Ernährung: Neandertaler waren genau wie der moderne Mensch „Allesfresser“, d.h. sie ernährten sich sowohl von pflanzlicher wie tierischer Kost. Sie waren auch schon in der Lage, Feuer zu machen und damit die Nahrung verträglich aufzunehmen. Entscheidend für den Erwerb tierischer Kost, war die Fähigkeit zur Jagd, zu der man die entsprechenden Waffen brauchte. Neandertaler besaßen Holzspeere mit an der Spitze befestigten scharfen Keilen. Neben den Waffen bewundert man vor allem den Mut dieses Menschentyps, der nur mit einfachen Speeren bewaffnet Mammuts, Bären, Wölfe und ähnliches erlegte. Dabei gingen sie, nicht nur auf der Jagd, geplant und organisiert arbeitsteilig vor.

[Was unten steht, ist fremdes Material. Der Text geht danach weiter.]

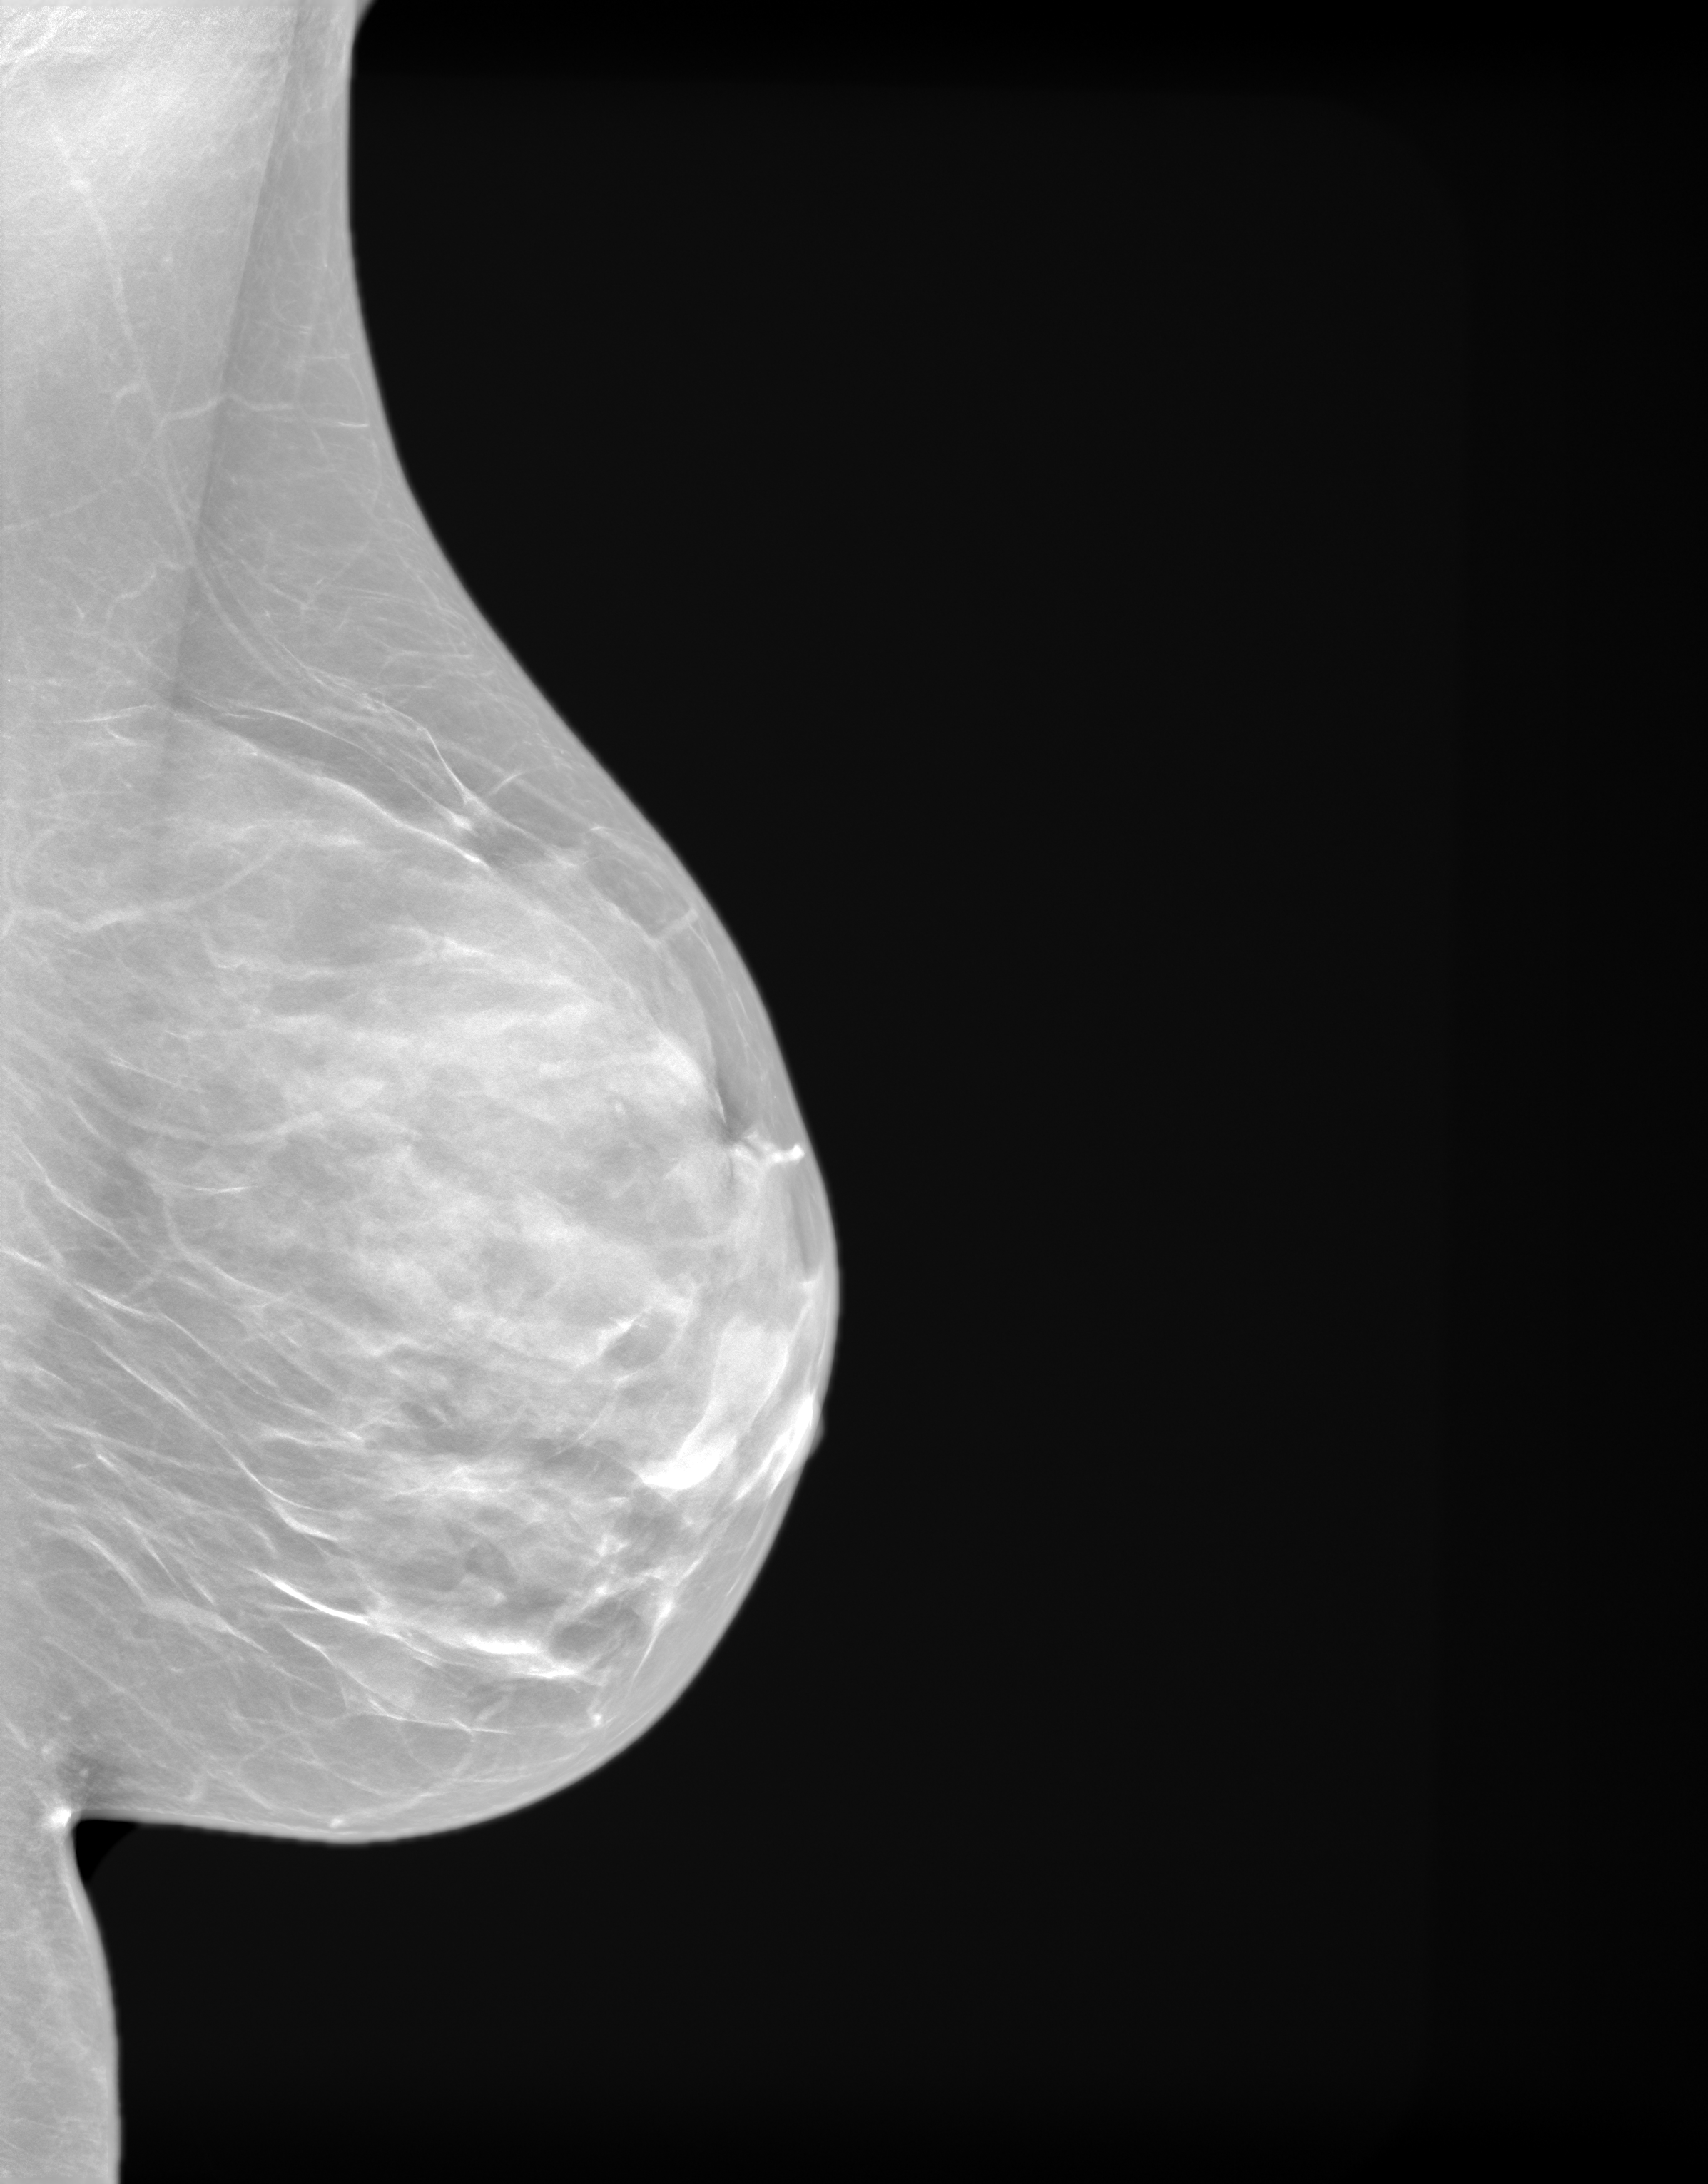
Screening examination. Patient: female, 61 years.
Image type: synthesized 2-D view from tomosynthesis. Breast: left. Projection: mediolateral oblique (MLO) view.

Handwerk: Steinzeitmenschen hatten Steinwerkzeuge und Werkzeuge aus Knochen oder aus Muscheln. Daneben besaßen sie anscheinend auch Sinn für Künstlerisches und Symbolisches. So wurden vielfach Farbpigmente und bemalte Utensilien gefunden. So schien es auch schon Schmuckstücke zu geben. Neandertaler haben ihre Toten begraben oder in Höhlen abgelegt. Zu den Toten wurden Grabbeilagen hinzugegeben.